Cada afición demanda una llave diferente para abrir su corazón: algunos se rinden ante la fantasía, otros ante el derroche físico, unos se conforman ya con goles, ya con seriedad.
En el caso del West Ham, es difícil definirlo. Tan difícil como asimilar que la misma institución que siempre ha representado a la clase trabajadora londinense, a los estratos más marginales de esa capital, es la que ha producido a los jugadores que con mayor refinamiento defendieron la casaca inglesa –el listado no termina, de Bobby Moore en el título de 1966 a Frank Lampard en años recientes.
Otra paradoja, que el club basado en el bastión más inglés de esa capital, ese East End aferrado al dialecto en rimas cockney, al mismo tiempo se ubica en la zona más multicultural. En la calle Brick Lane, una iglesia protestante, que tornó en sinagoga judía, que pasó a capilla metodista, que hoy es una gran mezquita musulmana, resume la convulsa historia del este londinense. Hogar de todo quien había sido perseguido en otro país, primer refugio del inmigrante, cuna del box reglamentado (a todo esto, ahí nació Lennox Lewis), parajes marcados en la realidad por Jack el Destripador y en la ficción por Sweeney Todd, hacinamientos denunciados por Charles Dickens, esquinas con episodios medulares para que en años de extremismo la Gran Bretaña no sucumbiera ante la ultraderecha –una placa en Cable Street explica que en 1936 una manifestación de los fascistas de Oswald Mosley pretendía avanzar por ahí y sus habitantes no lo permitieron bajo el grito de They Shall Not Pass!

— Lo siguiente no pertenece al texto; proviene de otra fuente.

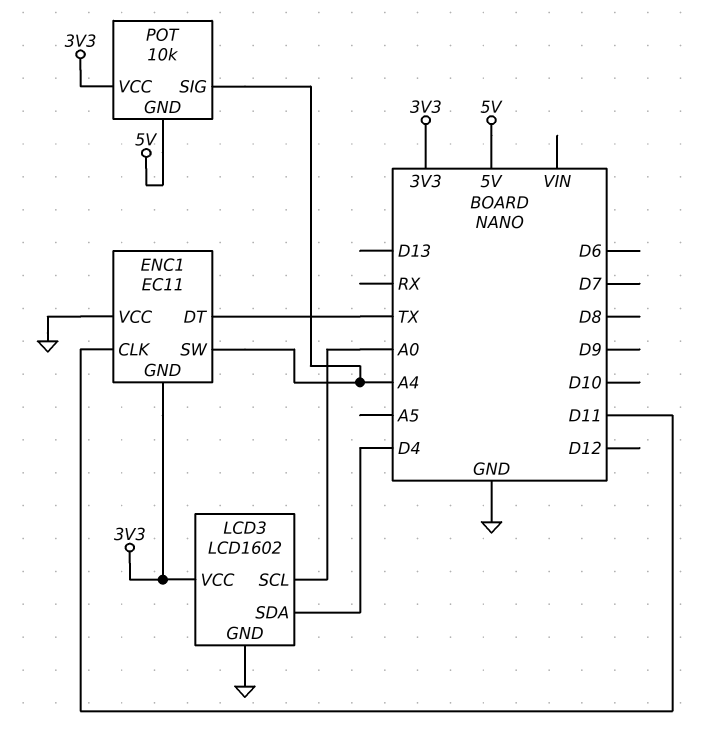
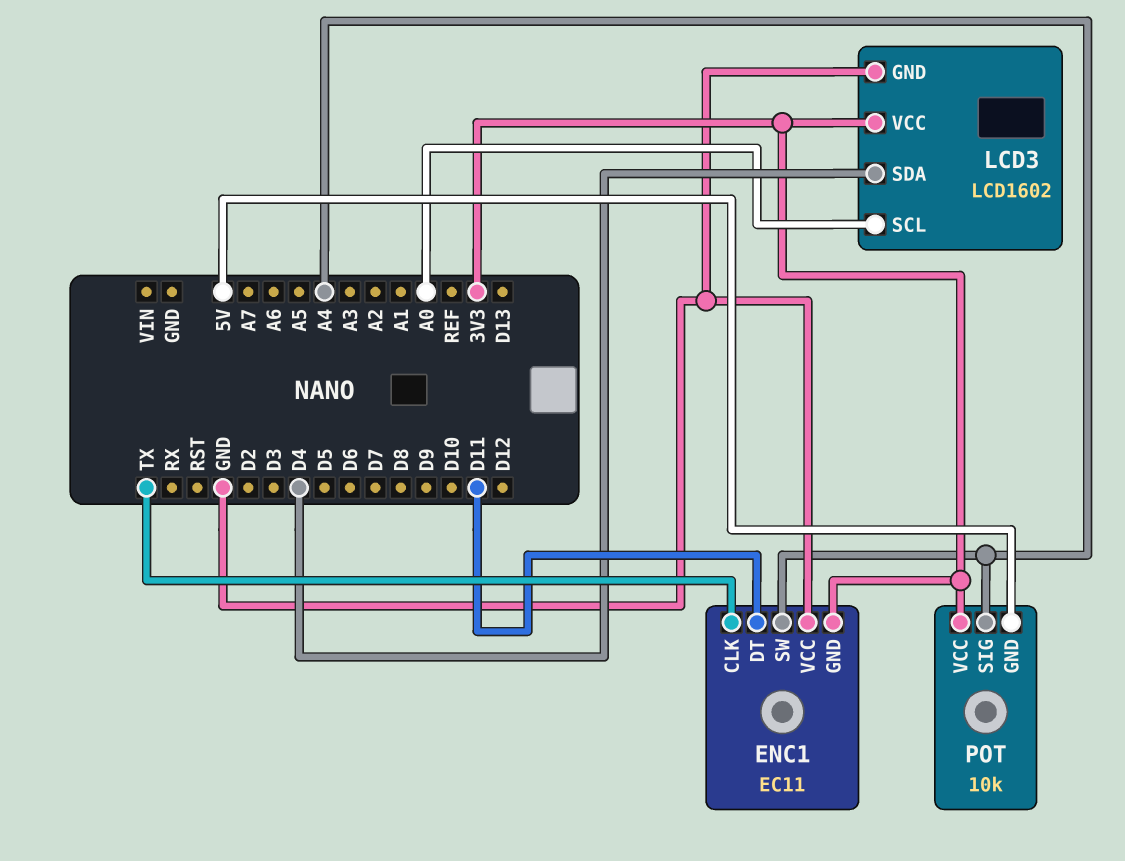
ENC1 pin CLK: D11 -> TX
ENC1 pin DT: TX -> D11

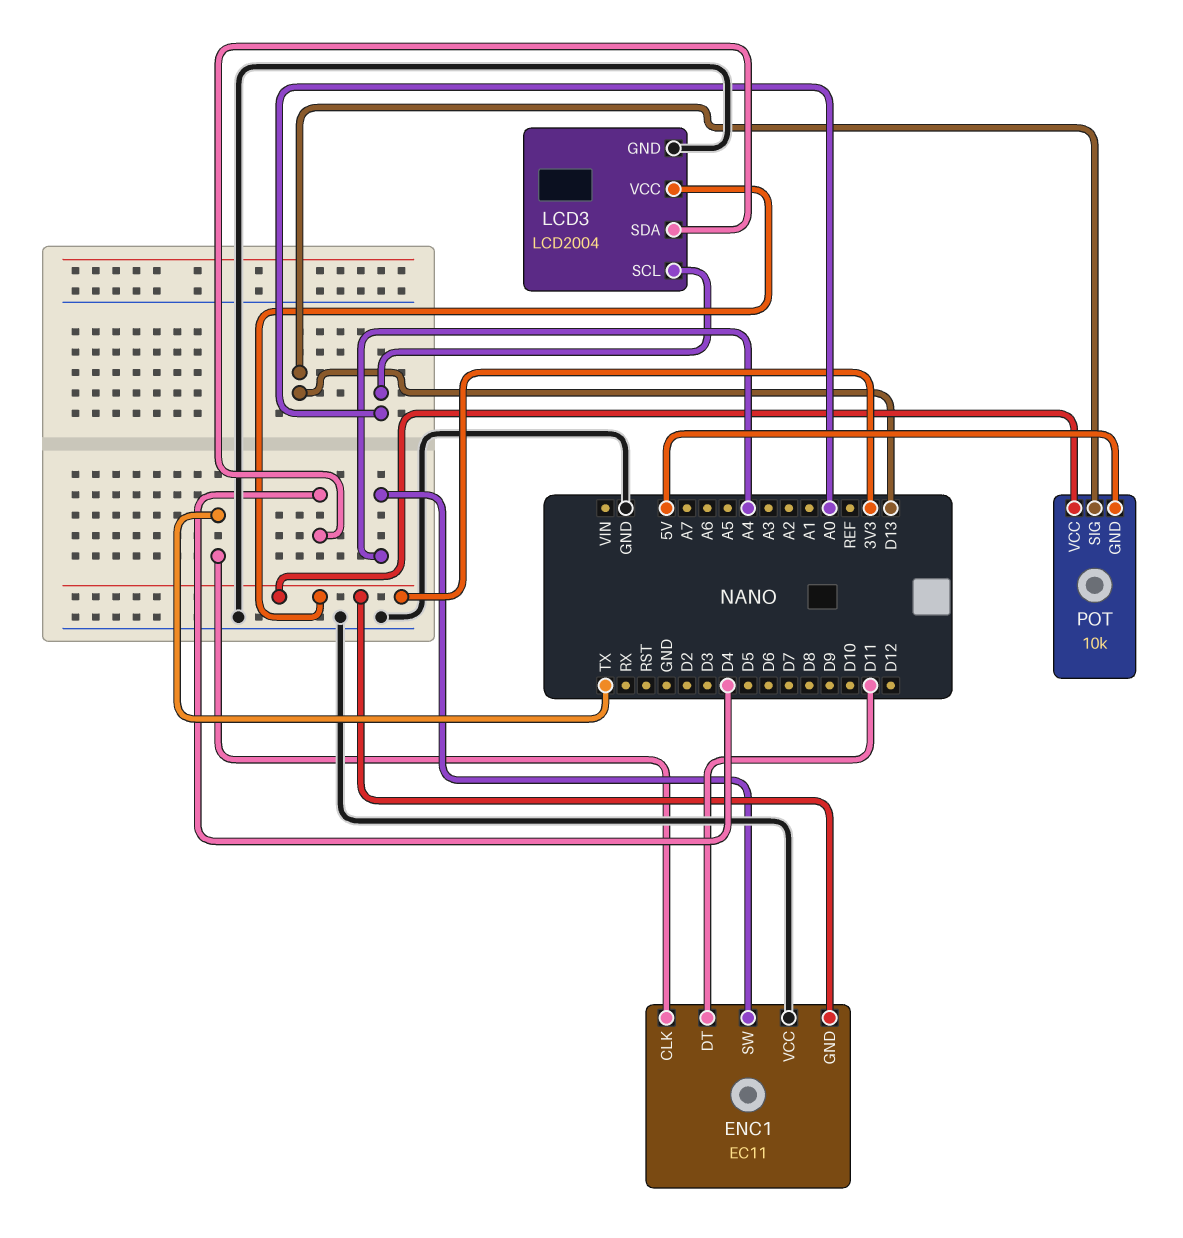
LCD3: LCD1602 -> LCD2004
POT pin SIG: A4 -> D13

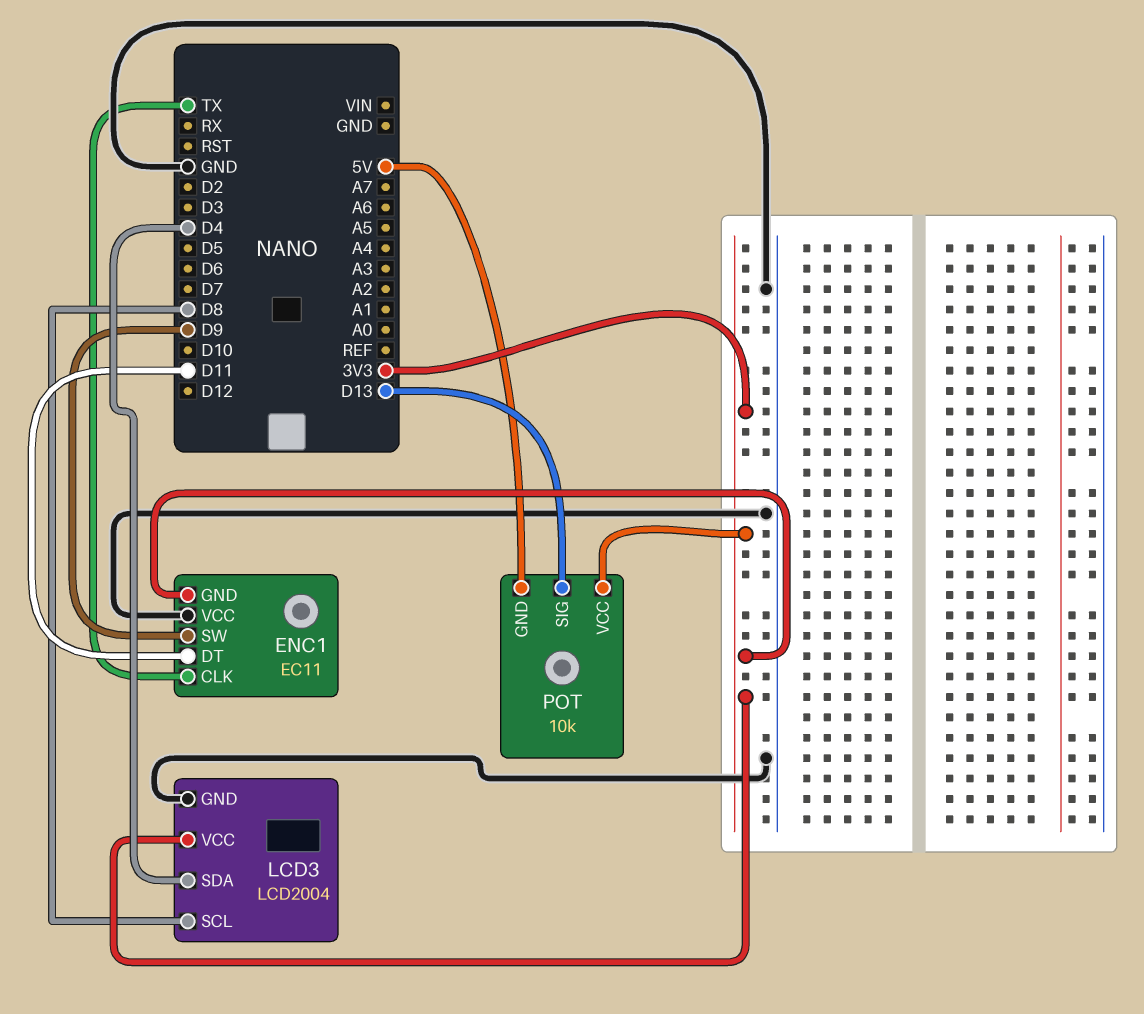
ENC1 pin SW: A4 -> D9
LCD3 pin SCL: A0 -> D8

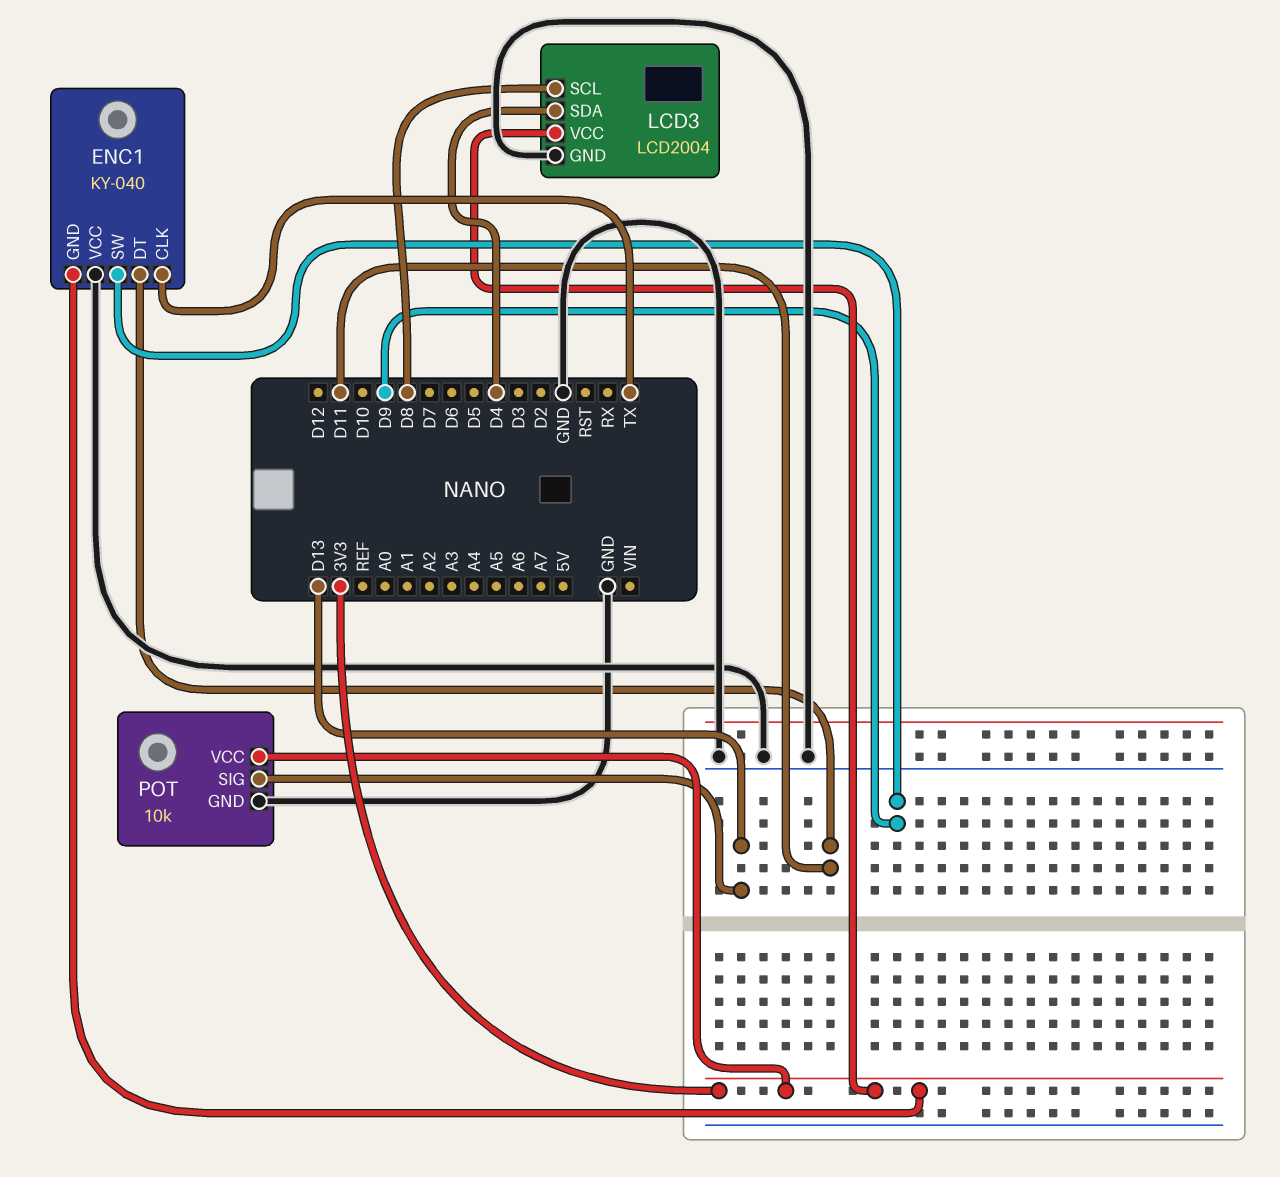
ENC1: EC11 -> KY-040
POT pin GND: 5V -> GND

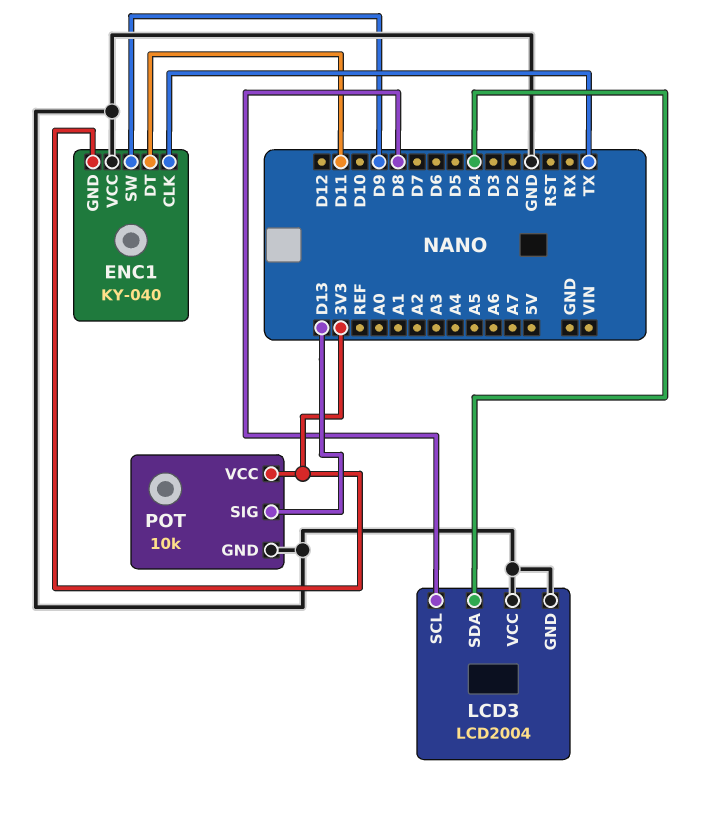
LCD3 pin VCC: 3V3 -> GND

Tan entrañable como sufrida área, por siempre recelosa de la diferencia en condiciones de vida respecto al oeste de la ciudad, tiene en el West Ham una de sus principales reivindicaciones.
Los apodos Irons y Hammers recuerdan el origen en el trabajo en los muelles del Támesis, lo mismo que el logotipo. Tanto el castillo en la fachada de su viejo estadio como el nombre, Boleyn Ground, daban por cierta la leyenda de que por ahí vivió la polémica esposa del rey Enrique VIII, Ana Bolena. Las historias de reyertas con sus vecinos del Millwall datan al menos de 1906, virulenta enemistad a raíz del choque entre trabajadores portuarios de compañías distintas, de su falta de consenso sobre exigencias laborales. Y luego están sus rituales.

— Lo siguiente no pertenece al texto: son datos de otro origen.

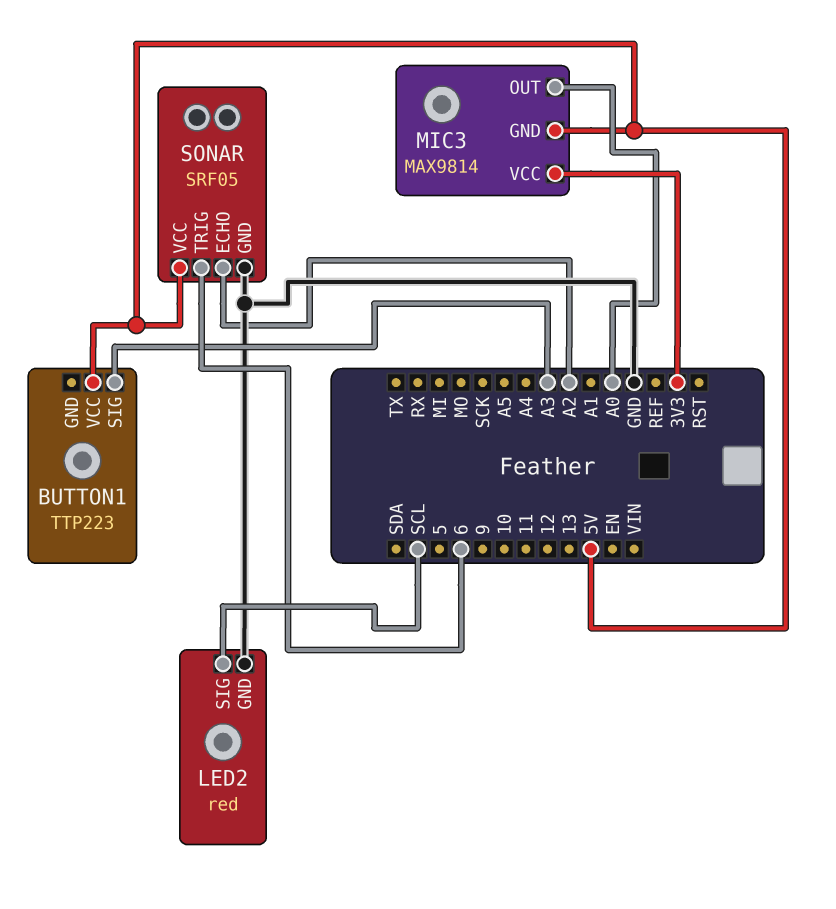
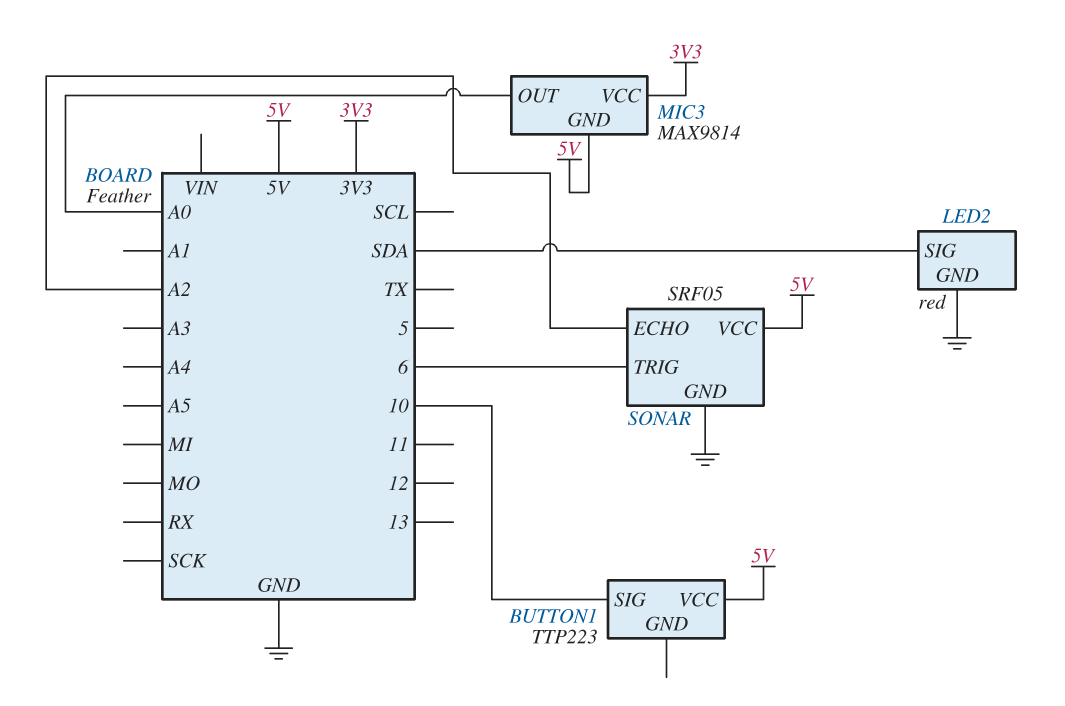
BUTTON1 pin SIG: A3 -> 10
LED2 pin SIG: SCL -> SDA

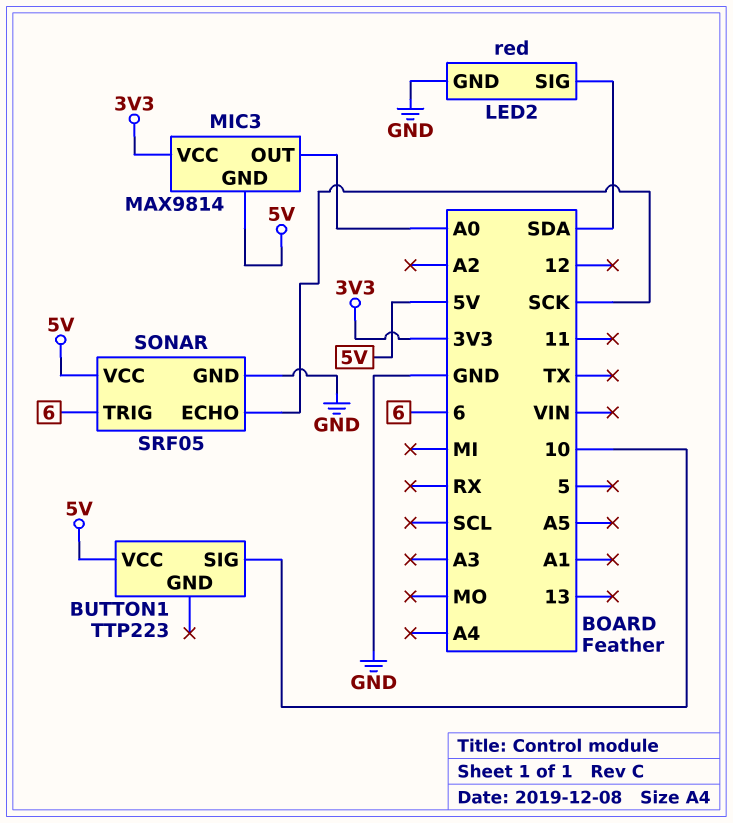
SONAR pin ECHO: A2 -> SCK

Quien vaya a ver jugar al West Ham se sorprenderá primero con el Fish and Chips más barato (y, si se desea, acompañado por curry), para después perderse en el canto preludio a cada partido, I´m forever blowing bubbles, pretty bubbles in the air, con burbujas saturando los aires.

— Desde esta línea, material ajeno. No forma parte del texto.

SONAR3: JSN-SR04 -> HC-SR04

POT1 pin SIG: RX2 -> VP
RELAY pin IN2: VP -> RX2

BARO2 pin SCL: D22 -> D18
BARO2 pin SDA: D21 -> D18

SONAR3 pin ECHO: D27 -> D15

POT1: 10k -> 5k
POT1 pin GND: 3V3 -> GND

Javier Hernández llega al West Ham en un momento cumbre. La transición del destartalado Boleyn Ground al suntuoso Olímpico de Londres 2012, ha sido fallida. Más cómodo y moderno, más espacioso y grande, pero la nostalgia fue el ingrediente primordial de la temporada pasada, pese a que una cancha se encuentra a pocos kilómetros de la otra.
Jugar fútbol en torno a los pasos eternizados por Usain Bolt y sobre la cancha que vio tamaño derroche de anglofilia en las ceremonias olímpicas, no termina de funcionar a los Hammers.
Por ello este verano se ha gastado muchísimo, porque si la mudanza moral habrá de consumarse, tiene que ser ahora.
Las burbujas continuarán en el aire, como los martillos en el escudo, como el habla cockney en las gradas, como la reivindicación de los menos afortunados en cada jugada, como la memoria del capitán Moore y el triple goleador en la final Geoff Hurst, cada que los demás clubes restrieguen su aridez en trofeos.
¿Cómo entrar al corazón de esa afición? Javier Hernández tiene la respuesta en su esencia: luchando cada balón como el último, representando con corazón a quien pagó un boleto, demostrando que la más visceral entrega no está peleada con el buen futbol, adueñándose, como millones de inmigrantes a través de la historia, de la excepcional historia del East End.